Process management in Linux

If you are working with Linux in text-mode, it is vital to know how to manage processes, terminate them, prioritize them, etc. In addition, process management is more crucial for system administrators which mostly manage servers. For example, they need to terminate the process which is in infinite loop in order to avoid system to hang.

Fortunately, Linux is really rich in this area since it multi-tasks and multi-threads OS. Furthermore, Linux is Unix-like OS which is server based OS, therefore, it should facilitates system administrators to manage processes and tasks.

This post briefly talks about some basics and primary process management commands in Linux.

At first we need a command(s) to show the current running processes on the system. The best and first command to monitor current processes in the system is “top”. This command shows CPU, RAM usage and process ID of each process. Additionally, it monitors the situation of available process lively and updates automatically. It comes with numerous options which you can find more about them in the man page of “top” command. If you do not want to use “top” command, other command is also available to monitor the running process of the system. “ps” command almost does the same task of “top” with less options. If you type “ps” on the command line it just returns PID of “bash” and “ps” which is not true. If you want to list all running processes of the system, type the following command,

$ ps -aux

For getting list of the processes which are running by especial user, type the following command,

$ ps -u root

You can replace “root” with user(s) account name(s).

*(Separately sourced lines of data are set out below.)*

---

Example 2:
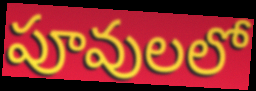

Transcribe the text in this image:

పూవులలో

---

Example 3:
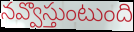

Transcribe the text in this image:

నవ్వొస్తుంటుంది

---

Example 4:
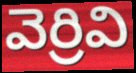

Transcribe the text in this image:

వెర్రివి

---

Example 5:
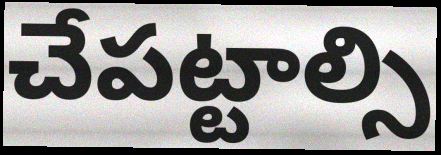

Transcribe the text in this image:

చేపట్టాల్సి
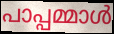
പാപ്പമ്മാൾ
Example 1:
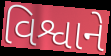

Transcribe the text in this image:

વિશ્વાને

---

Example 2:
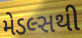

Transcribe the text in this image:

મેડલ્સથી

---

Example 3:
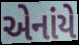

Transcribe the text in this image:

એનાંયે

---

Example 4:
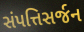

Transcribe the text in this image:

સંપત્તિસર્જન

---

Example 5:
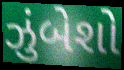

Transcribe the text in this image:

ઝુંબેશો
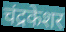
चंद्रकेशर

If you know the name of the process and want to get PID of it, you can use “pidof” command which returns PID of the given process. Look at the following example,

$ pidof bash

Bear in mind that if you give wrong process name or non-existed name, the command will not prompts error and it just shows empty line.

For killing an especial process firstly you need to know PID of the process and then terminate the process with “kill” command. Look at the example,

$ kill 14062

On the condition that the user types wrong PID, the command shows “No such process” error.

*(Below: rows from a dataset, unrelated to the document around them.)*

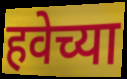
हवेच्या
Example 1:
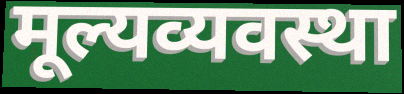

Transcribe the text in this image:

मूल्यव्यवस्था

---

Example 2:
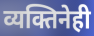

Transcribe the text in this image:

If you want to run a process in background just add “&” sign after your command like below,

$ mpg123 *.mp3 &

After that, the process will run on background and you can do other tasks. If the process was not redirected to background, just press CTRL+Z. Even if you forgot to add “&” sign after process, you can send the process to background with just pressing CTRL+Z easily.

For getting the list of the process which are running on background just type “bg”.

In order, to bring process from background to foreground type “fg”. It will bring the last process to foreground which you sent to background. For bring an especial process to foreground, firstly you need to get the number of process running on background, then type that number in front of “fg” command like below,

$ fg 1

The above command brings first process sent to background. If you want to send the process again to background just press CTRL+Z.

This post was just a short introduction to the process management and in the next and later post I will discuss more about process management in Linux.

For getting more information read man pages of mentioned commands.